Dia desses, um cliente me disse no trabalho que eu não fui bem adestrada, ao que prontamente respondi: “Você também não. Como eu sou paga para negociar com gente, o que pressupõe capacidade de compreensão e diálogo e como eu nunca tive vocação para veterinária, peço que você se retire.” Farpas à parte, é incrível o poder das palavras.
As palavras são mágicas, o sentido do mundo advém da linguagem instauradora do homem, criadora da consciência reflexiva do mundo. Pela palavra o mundo se faz, é um conceito humano, a ordenação intelectiva e orientadora da totalidade num esquema significativo. A totalidade dos signos constrange o pensamento e a linguagem é pulsante, dinâmica, passível de ressignificação que se dá por constrangimento a novas associações. Desta forma, por uma analogia com a psicanálise, o sujeito pode reviver situações originárias com outra interpretação, é a ab-reação; atribuição de novo significado a determinada experiência. Pronto, daí a mágica está feita, feitiço é quando alguém assimila uma palavra que o transforma.

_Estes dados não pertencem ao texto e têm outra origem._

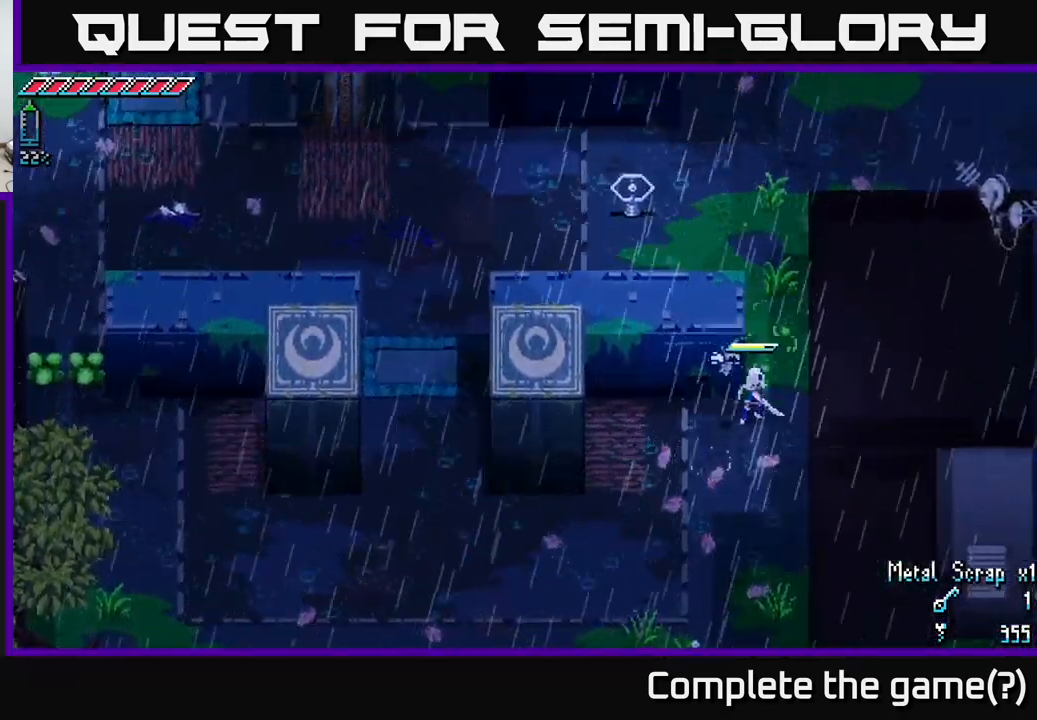
{"buttons": [], "left_stick": "left", "right_stick": "center", "events": [[133, "left_stick", "center"], [400, "left_stick", "left"]]}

Não subestimemos as palavras, não sejamos ingênuos diante delas, em Além do Bem e do Mal, Nietszche já ensinava: “Cada filosofia esconde também uma filosofia, cada opinião é também um esconderijo, cada palavra é também uma máscara”.

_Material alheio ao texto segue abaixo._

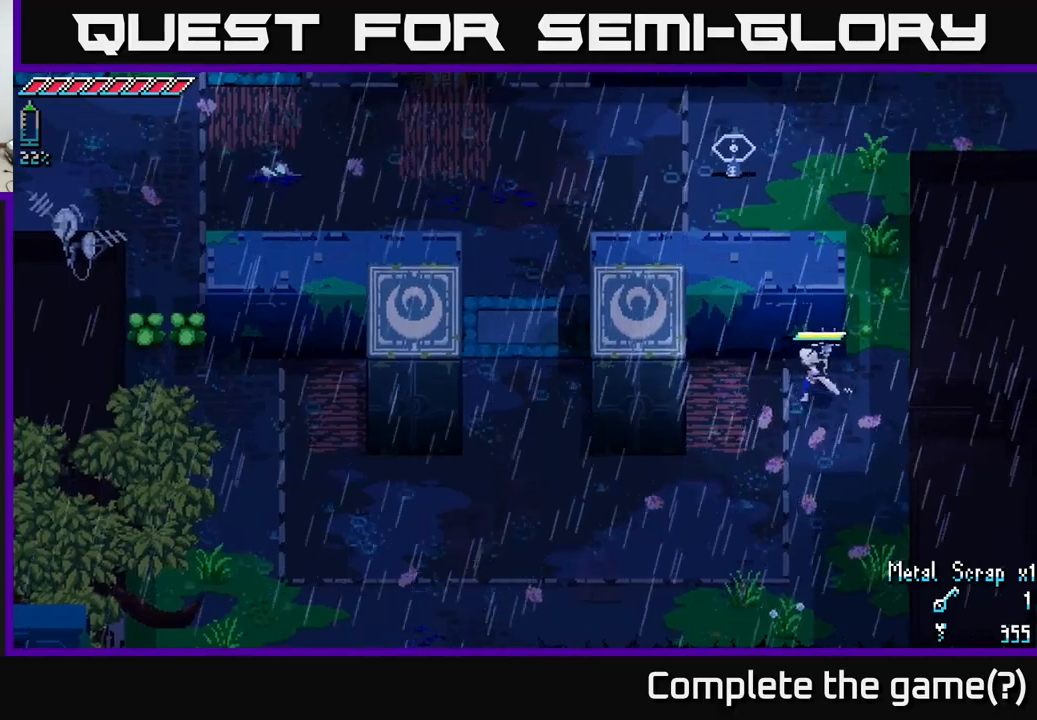
{"buttons": [], "left_stick": "down-right", "right_stick": "up-left", "events": [[67, "left_stick", "up"], [283, "right_stick", "up-left"], [300, "left_stick", "right"], [383, "left_stick", "down-right"]]}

É por esta lógica que funcionam no mundo do trabalho conceitos como equilíbrio emocional e excelência profissional, jogando para o trabalhador a responsabilidade por uma passividade bovina diante destas situações insidiosas que afrontam sua dignidade. Desloca-se a atenção das situações objetivas, para a capacidade da vítima de suportá-las sem explodir (cada um que se imploda!).
Anormais não são aqueles que se anulam, e sim os que não se adequam. Essa ressignificação fere a coerência absoluta do sujeito, tem conseqüências psicológicas profundas, o gestual reprimido torna-se projeção, recalque, transcendência, daí a somatização, a LER, a depressão, a ansiedade.
Iuri Ramos descortina de forma brilhante a função lógica e ideológica dos Programas de Qualidade Total num contexto de reestruturação produtiva. Quero mostrar que, antes dos programas, até mesmo os conceitos servem para criar conformidade a aumentar a produtividade. As pessoas não recebem metas e sim desafios estimulantes.
Também por estes mecanismos, são introjetadas docilidade e disciplina, ocorre o condicionamento. O poder difuso reprime, recalca, cria indivíduos e realidades que, por serem produtos, funcionam como as correias foucaultianas de transmissão de poder.
Nesta relação poder-corpo, o trabalhador torna-se útil, obediente, irracional, uma forma vazia e aberta para padrões funcionais, projeções de estruturas mentais aperfeiçoadas ligadas à eficiência. O indivíduo vira um autômato.
Só agora entendi que o cliente não me ofendeu, elogiou e as palavras dele não me enfeitiçaram. Obrigada, concordo contigo, ilustre e prepotente desconhecido.